• _Your instructions_
Among the entries that follow, the required portion opens with the line containing "improvement in their office’s network. This" and closes with the line containing "exploited by cyber criminals. We use". Give that portion again exactly, and nothing else.

[Given records Boundary: Start]

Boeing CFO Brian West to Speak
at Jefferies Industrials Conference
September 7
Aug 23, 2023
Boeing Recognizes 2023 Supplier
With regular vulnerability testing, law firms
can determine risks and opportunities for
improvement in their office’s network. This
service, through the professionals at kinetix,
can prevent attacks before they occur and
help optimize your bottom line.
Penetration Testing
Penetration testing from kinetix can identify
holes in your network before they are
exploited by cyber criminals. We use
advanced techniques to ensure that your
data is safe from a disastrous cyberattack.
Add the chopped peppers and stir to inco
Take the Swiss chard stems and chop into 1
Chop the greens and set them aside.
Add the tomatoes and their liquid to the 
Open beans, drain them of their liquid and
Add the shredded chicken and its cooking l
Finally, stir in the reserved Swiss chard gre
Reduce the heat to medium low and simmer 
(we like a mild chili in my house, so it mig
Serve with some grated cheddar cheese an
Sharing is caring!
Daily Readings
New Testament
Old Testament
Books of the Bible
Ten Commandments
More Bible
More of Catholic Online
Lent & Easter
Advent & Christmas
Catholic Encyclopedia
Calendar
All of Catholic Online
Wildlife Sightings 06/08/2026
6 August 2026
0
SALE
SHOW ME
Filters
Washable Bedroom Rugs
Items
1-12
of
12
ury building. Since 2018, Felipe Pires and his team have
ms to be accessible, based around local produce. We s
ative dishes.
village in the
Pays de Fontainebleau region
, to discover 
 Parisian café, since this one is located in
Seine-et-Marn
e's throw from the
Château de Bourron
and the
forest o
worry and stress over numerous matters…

[Given records Boundary: End]
[Given records Boundary: Start]

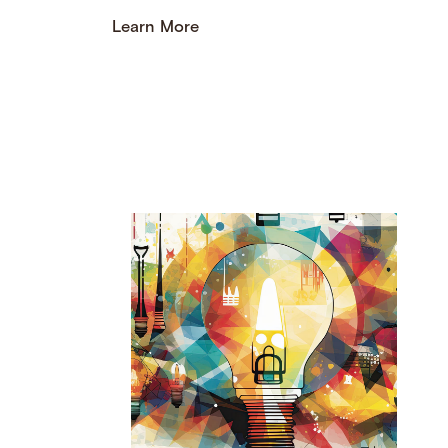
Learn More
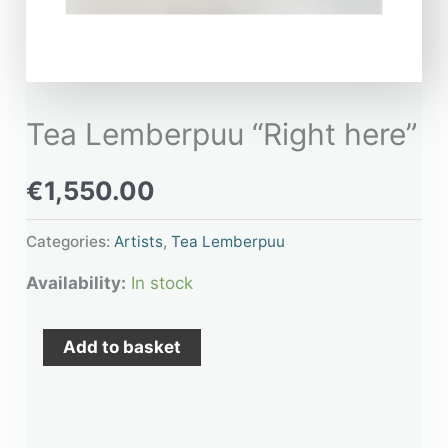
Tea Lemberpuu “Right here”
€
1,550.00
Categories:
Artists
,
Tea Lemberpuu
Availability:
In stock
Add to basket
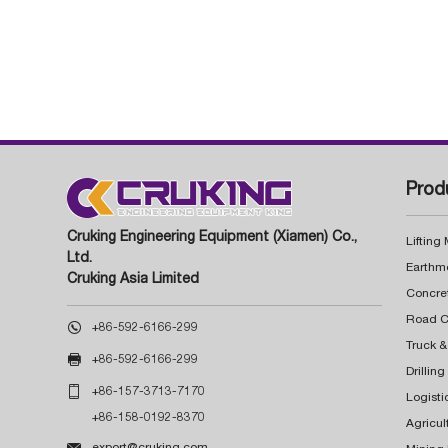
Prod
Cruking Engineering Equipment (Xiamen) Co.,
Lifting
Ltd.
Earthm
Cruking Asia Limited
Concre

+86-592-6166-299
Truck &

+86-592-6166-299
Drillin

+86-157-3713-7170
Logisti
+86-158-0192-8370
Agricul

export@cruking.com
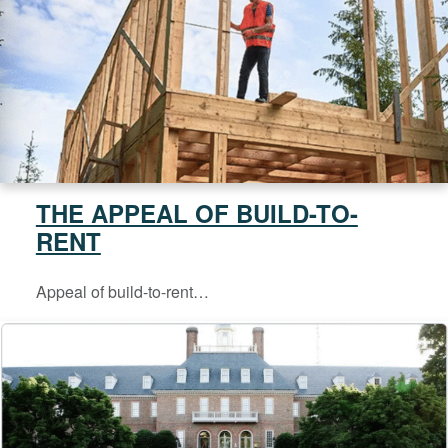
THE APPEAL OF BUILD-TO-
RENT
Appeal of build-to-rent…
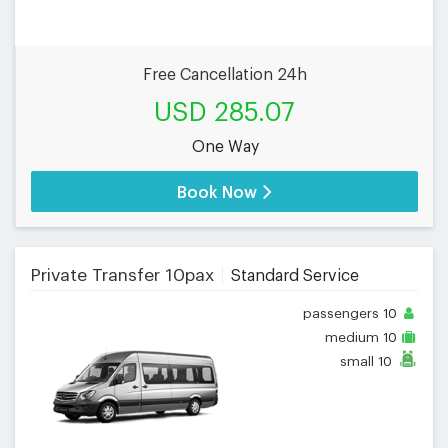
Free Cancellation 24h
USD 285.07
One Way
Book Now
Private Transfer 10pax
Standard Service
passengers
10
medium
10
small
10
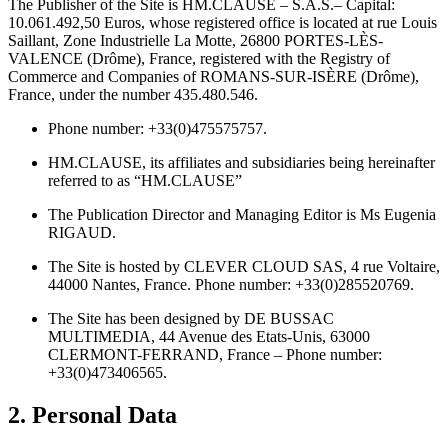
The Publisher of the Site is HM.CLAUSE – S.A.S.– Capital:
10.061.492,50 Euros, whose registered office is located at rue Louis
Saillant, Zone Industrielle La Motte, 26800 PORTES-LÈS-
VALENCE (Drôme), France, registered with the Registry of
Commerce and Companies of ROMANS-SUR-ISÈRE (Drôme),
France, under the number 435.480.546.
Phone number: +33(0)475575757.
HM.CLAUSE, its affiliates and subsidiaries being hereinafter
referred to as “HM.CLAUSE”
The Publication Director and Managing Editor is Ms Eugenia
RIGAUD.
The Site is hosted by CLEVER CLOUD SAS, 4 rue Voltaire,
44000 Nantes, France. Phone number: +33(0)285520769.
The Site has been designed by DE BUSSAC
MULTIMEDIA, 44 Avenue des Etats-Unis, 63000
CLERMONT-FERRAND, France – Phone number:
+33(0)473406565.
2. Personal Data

[Given records Boundary: End]
[Given records Boundary: Start]

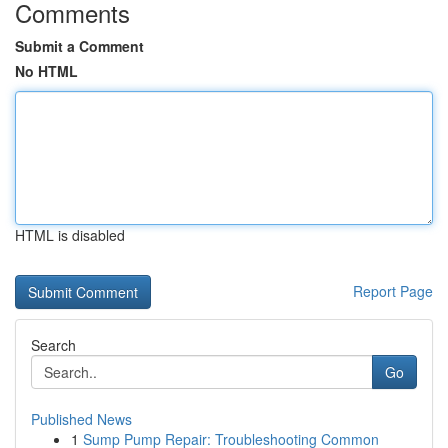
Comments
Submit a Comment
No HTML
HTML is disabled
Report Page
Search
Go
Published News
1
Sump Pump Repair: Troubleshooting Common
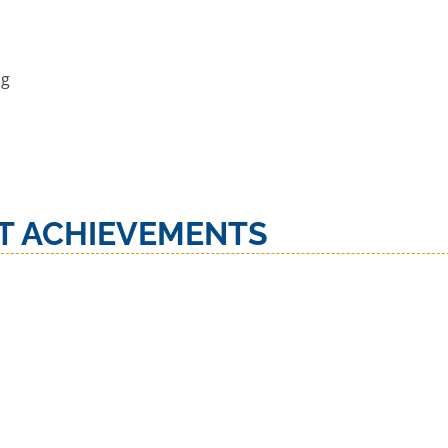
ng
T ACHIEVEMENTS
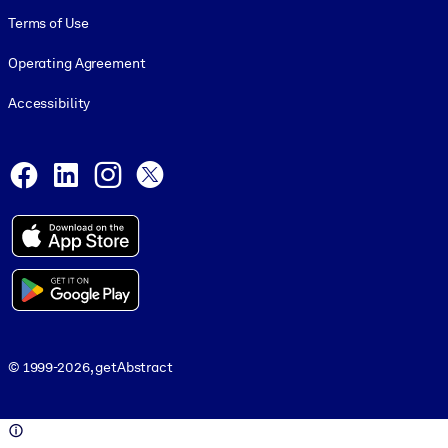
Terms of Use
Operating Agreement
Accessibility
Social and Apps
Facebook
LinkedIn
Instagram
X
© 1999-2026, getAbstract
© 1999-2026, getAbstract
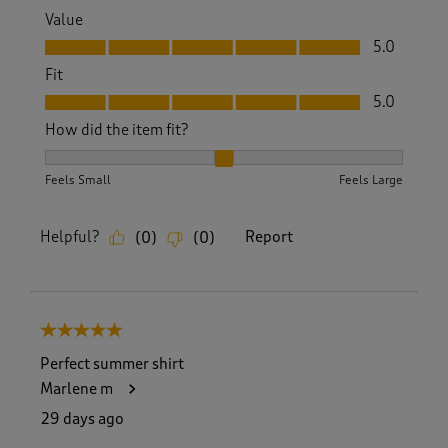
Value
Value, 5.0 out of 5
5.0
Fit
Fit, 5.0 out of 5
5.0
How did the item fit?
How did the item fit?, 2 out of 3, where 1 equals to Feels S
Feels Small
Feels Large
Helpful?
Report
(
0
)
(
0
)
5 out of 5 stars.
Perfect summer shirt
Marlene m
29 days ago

[Given records Boundary: End]

• _Response_
improvement in their office’s network. This
service, through the professionals at kinetix,
can prevent attacks before they occur and
help optimize your bottom line.
Penetration Testing
Penetration testing from kinetix can identify
holes in your network before they are
exploited by cyber criminals. We use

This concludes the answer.